Bailey, interested in exploring the wider range of careers available in the culinary arts, took a break from the restaurant industry, during which time she worked as a personal chef on the Upper East Side.[8] This left some of her family concerned with the racial and class dynamics, as it seemed a return to how her grandmother migrated from Georgia to Manhattan and worked as a maid. Bailey’s grandmother worked within several households, one of the more famous being that of Art Carney. [3]

Working as a personal chef didn’t inspire Bailey as she had hoped, and during this time she applied for a work-study program that led her to Château du Fey in Burgundy, France.[4] There she was mentored by Anne Willan who advised her to continue cooking in restaurants instead of exploring a culinary writing career. [9]


Bailey started her career as an intern at Aquagrill in 2001, and also worked at David Burke and Donatella, and the Oak Room in the Plaza Hotel.[10] In 2010, Bailey was hired at Prune, where she was quickly promoted to sous-chef and worked for four years.[11]

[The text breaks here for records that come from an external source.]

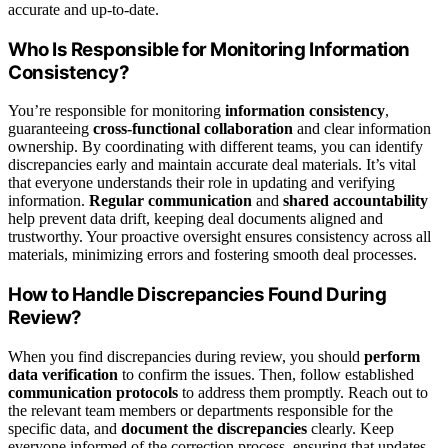
accurate and up-to-date.
Who Is Responsible for Monitoring Information
Consistency?
You’re responsible for monitoring
information consistency
,
guaranteeing
cross-functional collaboration
and clear information
ownership. By coordinating with different teams, you can identify
discrepancies early and maintain accurate deal materials. It’s vital
that everyone understands their role in updating and verifying
information.
Regular communication
and
shared accountability
help prevent data drift, keeping deal documents aligned and
trustworthy. Your proactive oversight ensures consistency across all
materials, minimizing errors and fostering smooth deal processes.
How to Handle Discrepancies Found During
Review?
When you find discrepancies during review, you should
perform
data verification
to confirm the issues. Then, follow established
communication protocols
to address them promptly. Reach out to
the relevant team members or departments responsible for the
specific data, and
document the discrepancies
clearly. Keep
everyone informed of the correction process, ensuring that updates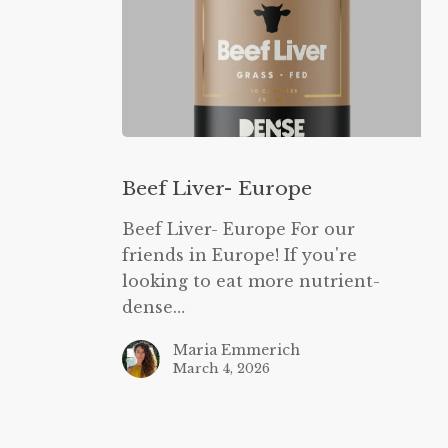
Beef
Liver-
Beef Liver- Europe
Europe
Beef Liver- Europe For our
friends in Europe! If you're
looking to eat more nutrient-
dense…
Maria Emmerich
March 4, 2026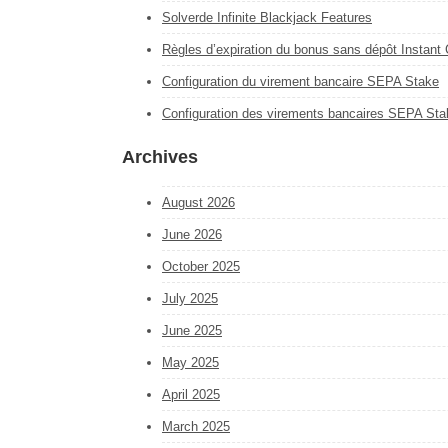
Solverde Infinite Blackjack Features
Règles d’expiration du bonus sans dépôt Instant
Configuration du virement bancaire SEPA Stake
Configuration des virements bancaires SEPA Sta
Archives
August 2026
June 2026
October 2025
July 2025
June 2025
May 2025
April 2025
March 2025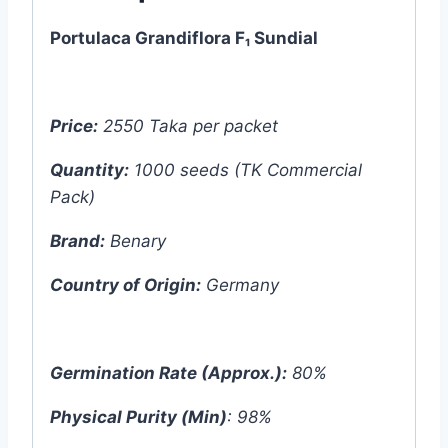
Benary
Portulaca Grandiflora F₁ Sundial
-
German
quantity
Price:
2550 Taka per packet
Quantity:
1000 seeds (TK Commercial
Pack)
Brand:
Benary
Country of Origin:
Germany
Germination Rate (Approx.):
80%
Physical Purity (Min)
: 98%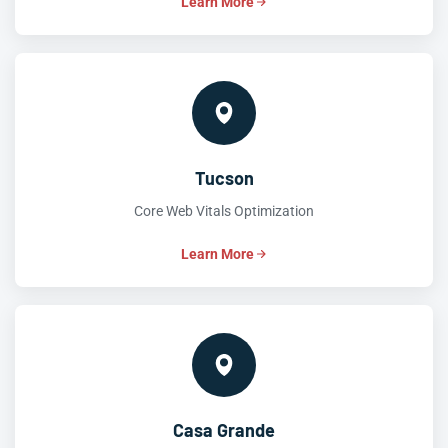
Learn More
Tucson
Core Web Vitals Optimization
Learn More
Casa Grande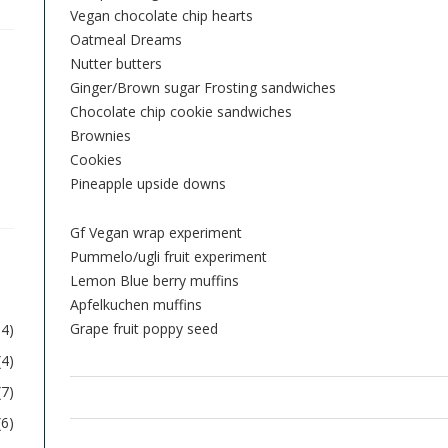
Vegan chocolate chip hearts
Oatmeal Dreams
Nutter butters
Ginger/Brown sugar Frosting sandwiches
Chocolate chip cookie sandwiches
Brownies
Cookies
Pineapple upside downs
Gf Vegan wrap experiment
Pummelo/ugli fruit experiment
Lemon Blue berry muffins
Apfelkuchen muffins
Grape fruit poppy seed
54)
(4)
(7)
(6)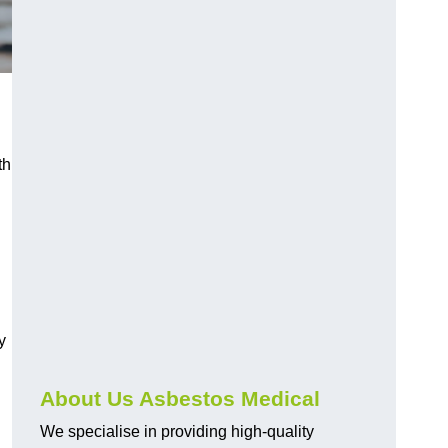
th
y
About Us Asbestos Medical
We specialise in providing high-quality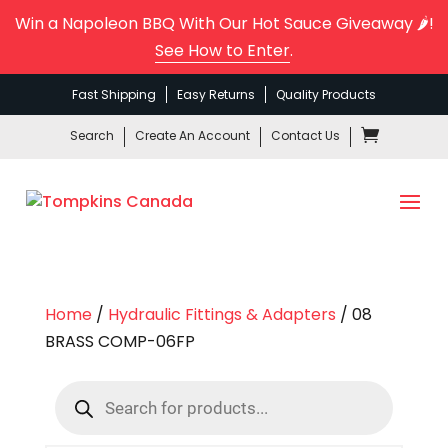
Win a Napoleon BBQ With Our Hot Sauce Giveaway 🌶️!
See How to Enter
.
Fast Shipping
Easy Returns
Quality Products
Search
Create An Account
Contact Us
Home
/
Hydraulic Fittings & Adapters
/ 08
BRASS COMP-06FP
Products
search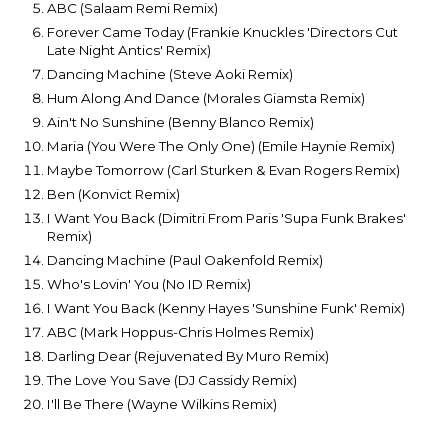
ABC (Salaam Remi Remix)
Forever Came Today (Frankie Knuckles 'Directors Cut
Late Night Antics' Remix)
Dancing Machine (Steve Aoki Remix)
Hum Along And Dance (Morales Giamsta Remix)
Ain't No Sunshine (Benny Blanco Remix)
Maria (You Were The Only One) (Emile Haynie Remix)
Maybe Tomorrow (Carl Sturken & Evan Rogers Remix)
Ben (Konvict Remix)
I Want You Back (Dimitri From Paris 'Supa Funk Brakes'
Remix)
Dancing Machine (Paul Oakenfold Remix)
Who's Lovin' You (No ID Remix)
I Want You Back (Kenny Hayes 'Sunshine Funk' Remix)
ABC (Mark Hoppus-Chris Holmes Remix)
Darling Dear (Rejuvenated By Muro Remix)
The Love You Save (DJ Cassidy Remix)
I'll Be There (Wayne Wilkins Remix)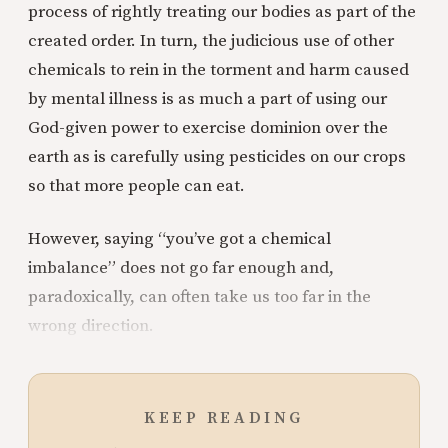
process of rightly treating our bodies as part of the
created order. In turn, the judicious use of other
chemicals to rein in the torment and harm caused
by mental illness is as much a part of using our
God-given power to exercise dominion over the
earth as is carefully using pesticides on our crops
so that more people can eat.
However, saying “you’ve got a chemical
imbalance” does not go far enough and,
paradoxically, can often take us too far in the
wrong direction.
KEEP READING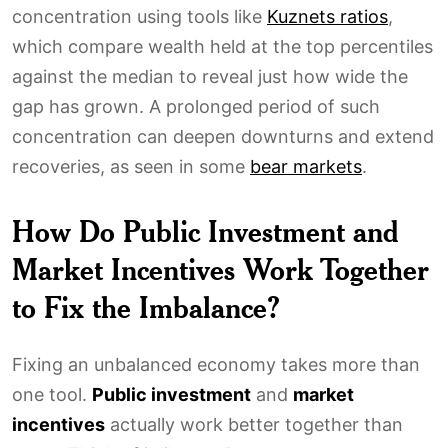
concentration using tools like
Kuznets ratios
,
which compare wealth held at the top percentiles
against the median to reveal just how wide the
gap has grown. A prolonged period of such
concentration can deepen downturns and extend
recoveries, as seen in some
bear markets
.
How Do Public Investment and
Market Incentives Work Together
to Fix the Imbalance?
Fixing an unbalanced economy takes more than
one tool.
Public investment
and
market
incentives
actually work better together than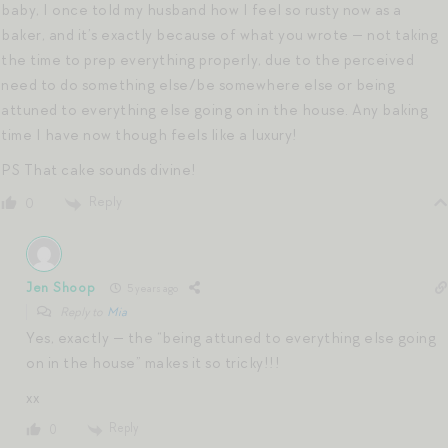
baby, I once told my husband how I feel so rusty now as a
baker, and it’s exactly because of what you wrote — not taking
the time to prep everything properly, due to the perceived
need to do something else/be somewhere else or being
attuned to everything else going on in the house. Any baking
time I have now though feels like a luxury!
PS That cake sounds divine!
Reply
0
Jen Shoop
5 years ago
Reply to
Mia
Yes, exactly — the “being attuned to everything else going
on in the house” makes it so tricky!!!
xx
Reply
0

Startup entrepreneur John O. Morisano heard about Bailey through the chef and owner of Prune, Gabrielle Hamilton, and reached out to her about a long-abandoned, former Jim Crow segregated Greyhound station he’d bought in Savannah, Georgia.[12][13] Across the street from the property is the Chatham County Courthouse where Bailey’s parents were married in the 1980s.[14] The restaurant, named The Grey, was nominated for the 2015 James Beard Foundation Award for Best New Restaurant.[15]

On October 15, 2018, Morisano and Bailey opened The Grey Market in Savannah inspired by Southern lunch counters and New York City bodegas.[16] Since 2017, Bailey has served as chairwoman of the Edna Lewis Foundation, which works to “revive, preserve, and celebrate the rich history of African-American cookery by cultivating a deeper understanding of Southern food and culture in America.”[11][17]


  • The Grey was named one of Food & Wine‘s best restaurants of 2019.[18]
  • Winner of the James Beard Award for Best Chef in the Southeast in 2019.[1]
  • In 2018, she was nominated for the James Beard Foundation Award for Best Chef in the Southeast.[19]
  • The Grey was one of Food & Wine‘s best restaurants of 2015.[20]
  • The Grey was the 2017 Restaurant of the Year from Eater[21]
  • The Grey was chosen as one of the best 100 places in the world by Time in 2018.[12]
  • Winner James Beard Award for Outstanding Chef in 2022. [2]


She was a featured chef in the sixth season of Netflix‘s Chef’s Table and was a guest on season 14, episode 6 of Top Chef.